Problem to solve
Go over the data and keep only the lines that include "PURULIA".

Records shown
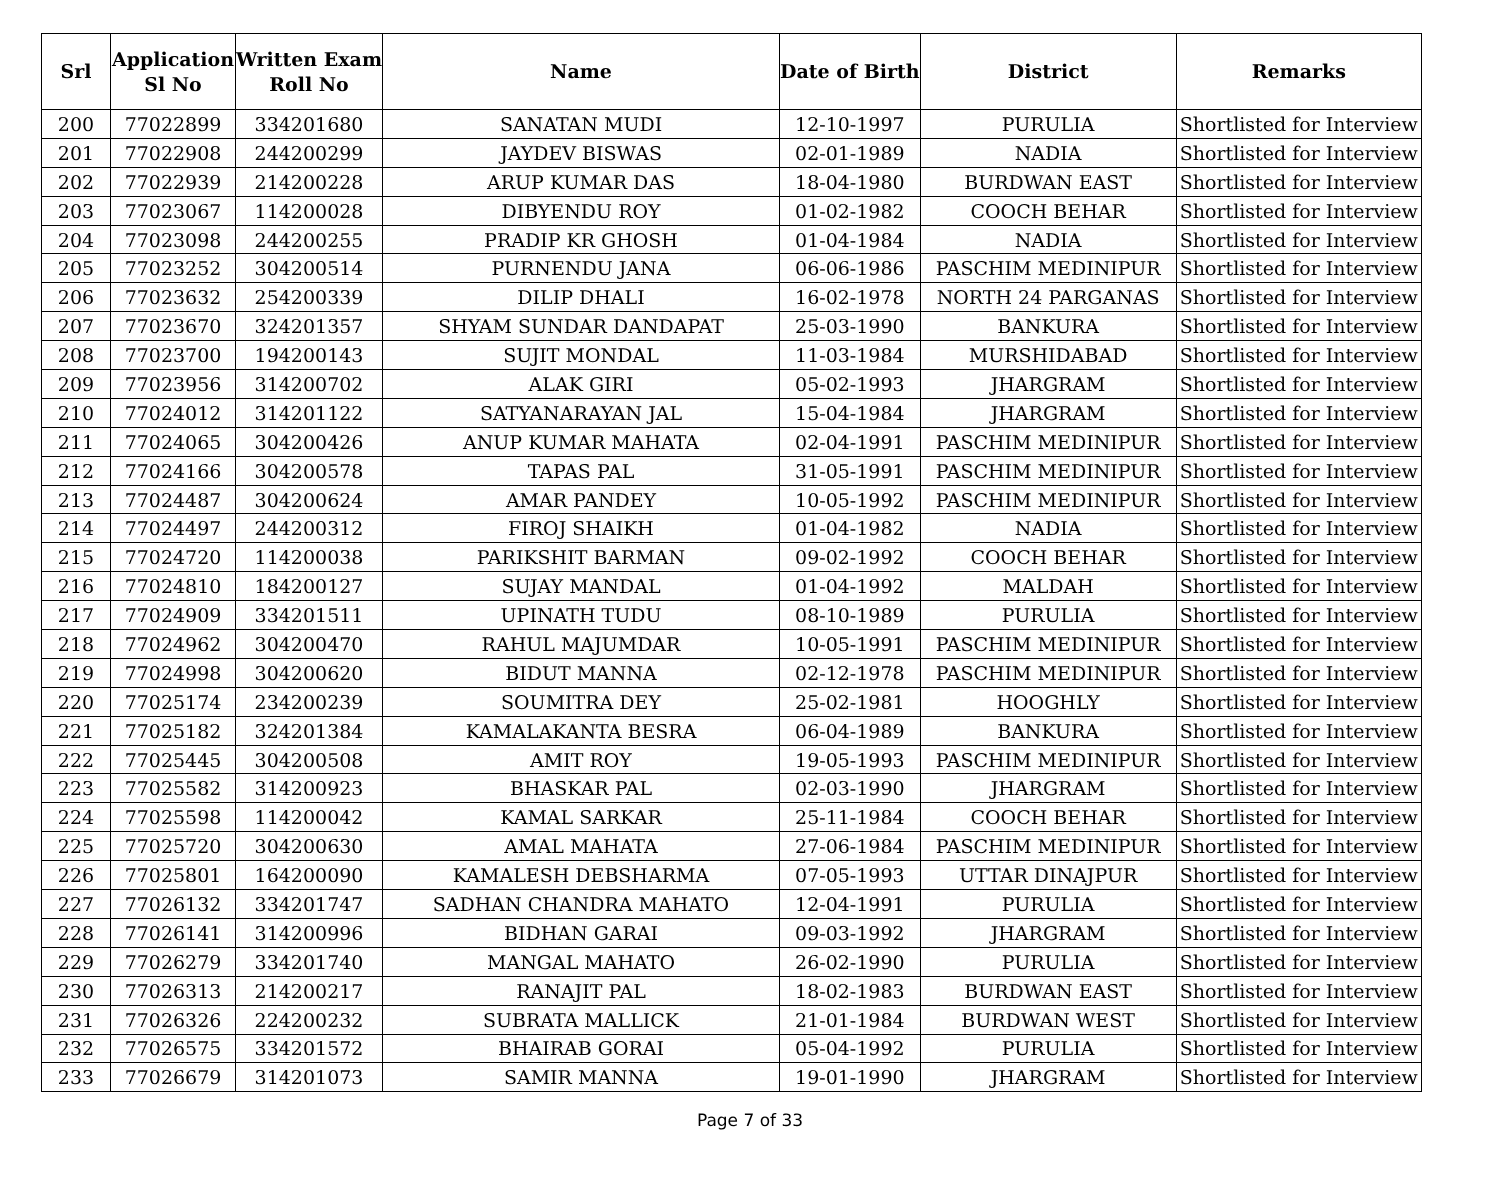| Srl | Application Sl No | Written Exam Roll No | Name | Date of Birth | District | Remarks |
| --- | --- | --- | --- | --- | --- | --- |
| 200 | 77022899 | 334201680 | SANATAN MUDI | 12-10-1997 | PURULIA | Shortlisted for Interview |
| 201 | 77022908 | 244200299 | JAYDEV BISWAS | 02-01-1989 | NADIA | Shortlisted for Interview |
| 202 | 77022939 | 214200228 | ARUP KUMAR DAS | 18-04-1980 | BURDWAN EAST | Shortlisted for Interview |
| 203 | 77023067 | 114200028 | DIBYENDU ROY | 01-02-1982 | COOCH BEHAR | Shortlisted for Interview |
| 204 | 77023098 | 244200255 | PRADIP KR GHOSH | 01-04-1984 | NADIA | Shortlisted for Interview |
| 205 | 77023252 | 304200514 | PURNENDU JANA | 06-06-1986 | PASCHIM MEDINIPUR | Shortlisted for Interview |
| 206 | 77023632 | 254200339 | DILIP DHALI | 16-02-1978 | NORTH 24 PARGANAS | Shortlisted for Interview |
| 207 | 77023670 | 324201357 | SHYAM SUNDAR DANDAPAT | 25-03-1990 | BANKURA | Shortlisted for Interview |
| 208 | 77023700 | 194200143 | SUJIT MONDAL | 11-03-1984 | MURSHIDABAD | Shortlisted for Interview |
| 209 | 77023956 | 314200702 | ALAK GIRI | 05-02-1993 | JHARGRAM | Shortlisted for Interview |
| 210 | 77024012 | 314201122 | SATYANARAYAN JAL | 15-04-1984 | JHARGRAM | Shortlisted for Interview |
| 211 | 77024065 | 304200426 | ANUP KUMAR MAHATA | 02-04-1991 | PASCHIM MEDINIPUR | Shortlisted for Interview |
| 212 | 77024166 | 304200578 | TAPAS PAL | 31-05-1991 | PASCHIM MEDINIPUR | Shortlisted for Interview |
| 213 | 77024487 | 304200624 | AMAR PANDEY | 10-05-1992 | PASCHIM MEDINIPUR | Shortlisted for Interview |
| 214 | 77024497 | 244200312 | FIROJ SHAIKH | 01-04-1982 | NADIA | Shortlisted for Interview |
| 215 | 77024720 | 114200038 | PARIKSHIT BARMAN | 09-02-1992 | COOCH BEHAR | Shortlisted for Interview |
| 216 | 77024810 | 184200127 | SUJAY MANDAL | 01-04-1992 | MALDAH | Shortlisted for Interview |
| 217 | 77024909 | 334201511 | UPINATH TUDU | 08-10-1989 | PURULIA | Shortlisted for Interview |
| 218 | 77024962 | 304200470 | RAHUL MAJUMDAR | 10-05-1991 | PASCHIM MEDINIPUR | Shortlisted for Interview |
| 219 | 77024998 | 304200620 | BIDUT MANNA | 02-12-1978 | PASCHIM MEDINIPUR | Shortlisted for Interview |
| 220 | 77025174 | 234200239 | SOUMITRA DEY | 25-02-1981 | HOOGHLY | Shortlisted for Interview |
| 221 | 77025182 | 324201384 | KAMALAKANTA BESRA | 06-04-1989 | BANKURA | Shortlisted for Interview |
| 222 | 77025445 | 304200508 | AMIT ROY | 19-05-1993 | PASCHIM MEDINIPUR | Shortlisted for Interview |
| 223 | 77025582 | 314200923 | BHASKAR PAL | 02-03-1990 | JHARGRAM | Shortlisted for Interview |
| 224 | 77025598 | 114200042 | KAMAL SARKAR | 25-11-1984 | COOCH BEHAR | Shortlisted for Interview |
| 225 | 77025720 | 304200630 | AMAL MAHATA | 27-06-1984 | PASCHIM MEDINIPUR | Shortlisted for Interview |
| 226 | 77025801 | 164200090 | KAMALESH DEBSHARMA | 07-05-1993 | UTTAR DINAJPUR | Shortlisted for Interview |
| 227 | 77026132 | 334201747 | SADHAN CHANDRA MAHATO | 12-04-1991 | PURULIA | Shortlisted for Interview |
| 228 | 77026141 | 314200996 | BIDHAN GARAI | 09-03-1992 | JHARGRAM | Shortlisted for Interview |
| 229 | 77026279 | 334201740 | MANGAL MAHATO | 26-02-1990 | PURULIA | Shortlisted for Interview |
| 230 | 77026313 | 214200217 | RANAJIT PAL | 18-02-1983 | BURDWAN EAST | Shortlisted for Interview |
| 231 | 77026326 | 224200232 | SUBRATA MALLICK | 21-01-1984 | BURDWAN WEST | Shortlisted for Interview |
| 232 | 77026575 | 334201572 | BHAIRAB GORAI | 05-04-1992 | PURULIA | Shortlisted for Interview |
| 233 | 77026679 | 314201073 | SAMIR MANNA | 19-01-1990 | JHARGRAM | Shortlisted for Interview |
Page 7 of 33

Response below
| 200 | 77022899 | 334201680 | SANATAN MUDI | 12-10-1997 | PURULIA | Shortlisted for Interview |
| 217 | 77024909 | 334201511 | UPINATH TUDU | 08-10-1989 | PURULIA | Shortlisted for Interview |
| 227 | 77026132 | 334201747 | SADHAN CHANDRA MAHATO | 12-04-1991 | PURULIA | Shortlisted for Interview |
| 229 | 77026279 | 334201740 | MANGAL MAHATO | 26-02-1990 | PURULIA | Shortlisted for Interview |
| 232 | 77026575 | 334201572 | BHAIRAB GORAI | 05-04-1992 | PURULIA | Shortlisted for Interview |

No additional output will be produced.